Limitations & Future Work¶
- Storage grows linearly with the number of classes: Each class requires \(\lambda_1\) memory vectors + \(\lambda_2\) GMM components; when the number of classes is extremely large (e.g., 10,000 classes), storage might become a bottleneck.
- GMM assumption: Fitting the feature distribution with GMM assumes local Gaussianity, which may not be accurate enough for highly non-convex distributions.
- Dependence on frozen-CLIP feature quality: If CLIP's pre-trained representation itself is poor for certain domains (e.g., medical images), the potential improvement of LADA is limited.
- Lack of validation on ultra-large-scale tasks: Experiments cover sequential learning of up to 10 tasks, whereas practical scenarios may involve hundreds of tasks.
- Fixed classifier: The classifier \(h\) based on the design of \(\phi = \exp(-\beta(1-x))\) is relatively simple, which may limit expressiveness.
Related Work & Insights¶
- RAIL / Dual-RAIL (Xu et al. 2024): Expands classifier dimensions but freezes features \(\rightarrow\) complementary to LADA, as LADA improves the feature side.
- MoE-Adapters (Yu et al. 2024): Blends adapters but requires parameter selection \(\rightarrow\) LADA eliminates this step.

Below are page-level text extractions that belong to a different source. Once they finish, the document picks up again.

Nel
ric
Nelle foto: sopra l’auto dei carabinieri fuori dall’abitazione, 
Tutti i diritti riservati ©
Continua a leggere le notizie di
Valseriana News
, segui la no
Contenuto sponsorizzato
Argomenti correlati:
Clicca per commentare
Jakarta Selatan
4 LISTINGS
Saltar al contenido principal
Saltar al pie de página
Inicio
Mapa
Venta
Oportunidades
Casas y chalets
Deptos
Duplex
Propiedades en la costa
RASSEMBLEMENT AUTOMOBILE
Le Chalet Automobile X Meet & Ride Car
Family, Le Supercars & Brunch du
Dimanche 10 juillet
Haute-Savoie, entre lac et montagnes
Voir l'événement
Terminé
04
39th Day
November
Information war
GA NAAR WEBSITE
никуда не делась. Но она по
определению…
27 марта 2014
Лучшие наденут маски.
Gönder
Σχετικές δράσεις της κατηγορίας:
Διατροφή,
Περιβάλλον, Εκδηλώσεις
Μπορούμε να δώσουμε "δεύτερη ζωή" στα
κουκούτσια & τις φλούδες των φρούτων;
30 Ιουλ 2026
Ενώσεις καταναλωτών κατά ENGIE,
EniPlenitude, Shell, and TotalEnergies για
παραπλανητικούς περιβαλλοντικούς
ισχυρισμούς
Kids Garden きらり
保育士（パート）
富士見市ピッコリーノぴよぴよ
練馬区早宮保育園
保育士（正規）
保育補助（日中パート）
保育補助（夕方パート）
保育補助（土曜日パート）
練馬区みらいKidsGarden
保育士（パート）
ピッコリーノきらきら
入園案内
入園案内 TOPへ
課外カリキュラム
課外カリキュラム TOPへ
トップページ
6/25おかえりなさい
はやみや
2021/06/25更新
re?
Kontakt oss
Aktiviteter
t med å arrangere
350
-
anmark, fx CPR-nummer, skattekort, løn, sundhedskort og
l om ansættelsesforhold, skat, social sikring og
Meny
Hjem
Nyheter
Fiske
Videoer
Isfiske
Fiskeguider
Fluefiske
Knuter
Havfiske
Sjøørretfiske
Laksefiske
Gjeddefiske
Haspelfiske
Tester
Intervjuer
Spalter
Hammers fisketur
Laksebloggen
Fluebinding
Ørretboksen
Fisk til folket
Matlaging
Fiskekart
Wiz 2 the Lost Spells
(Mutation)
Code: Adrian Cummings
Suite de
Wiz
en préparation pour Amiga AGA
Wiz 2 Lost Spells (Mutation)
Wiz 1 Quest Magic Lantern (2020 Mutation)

- ZSCL (Zheng et al. 2023): Knowledge distillation to prevent forgetting but updates pre-trained parameters \(\rightarrow\) LADA completely freezes CLIP.
- Prototype augmentation (Zhang et al. 2023): Uses prototypes instead of storing samples \(\rightarrow\) LADA's GMM distribution preservation is an upgraded version of this.
- Insight: The paradigm of encoding class-discriminative information into learnable vectors (memory units) is worth generalizing to other continual learning scenarios.
Rating¶
- Novelty: ⭐⭐⭐⭐ — The idea of using label-specific memory units to eliminate parameter selection is novel.
- Experimental Thoroughness: ⭐⭐⭐⭐ — Comprehensive comparison on X-TAIL 16-shot/full-shot, with thorough ablation studies.
- Writing Quality: ⭐⭐⭐⭐ — Clear motivation, complete mathematical derivations, and intuitive illustrations.
- Value: ⭐⭐⭐⭐ — Practically advances the field of CLIP continual learning; the method is plug-and-play.